TASK OBJECTIVE: For each line below that contains the word "przy", return that line.

━━━━━ RECORDS TO PROCESS

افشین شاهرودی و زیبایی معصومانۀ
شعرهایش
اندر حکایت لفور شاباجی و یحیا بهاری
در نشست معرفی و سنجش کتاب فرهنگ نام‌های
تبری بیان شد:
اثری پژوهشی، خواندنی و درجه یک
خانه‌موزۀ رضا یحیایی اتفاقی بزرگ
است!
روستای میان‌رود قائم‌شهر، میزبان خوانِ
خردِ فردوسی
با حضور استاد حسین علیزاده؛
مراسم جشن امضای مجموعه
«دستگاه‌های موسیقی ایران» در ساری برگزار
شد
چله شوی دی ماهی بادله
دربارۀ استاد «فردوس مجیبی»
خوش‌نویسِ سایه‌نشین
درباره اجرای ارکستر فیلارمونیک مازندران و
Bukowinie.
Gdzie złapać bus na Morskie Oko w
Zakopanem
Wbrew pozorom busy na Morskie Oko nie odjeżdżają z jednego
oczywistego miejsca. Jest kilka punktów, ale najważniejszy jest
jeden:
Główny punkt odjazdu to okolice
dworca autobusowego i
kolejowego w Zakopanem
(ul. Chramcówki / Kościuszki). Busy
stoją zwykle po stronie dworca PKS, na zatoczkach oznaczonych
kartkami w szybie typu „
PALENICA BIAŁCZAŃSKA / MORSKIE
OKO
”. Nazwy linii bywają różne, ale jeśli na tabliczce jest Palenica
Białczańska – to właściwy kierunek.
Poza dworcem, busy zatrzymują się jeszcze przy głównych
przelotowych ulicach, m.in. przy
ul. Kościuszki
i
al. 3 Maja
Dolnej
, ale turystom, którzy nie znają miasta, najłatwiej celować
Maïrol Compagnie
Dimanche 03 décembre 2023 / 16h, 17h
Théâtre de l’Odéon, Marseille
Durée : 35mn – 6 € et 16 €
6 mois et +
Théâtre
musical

━━━━━━━━━━

RESPONSE TO THE TASK:
Poza dworcem, busy zatrzymują się jeszcze przy głównych
przelotowych ulicach, m.in. przy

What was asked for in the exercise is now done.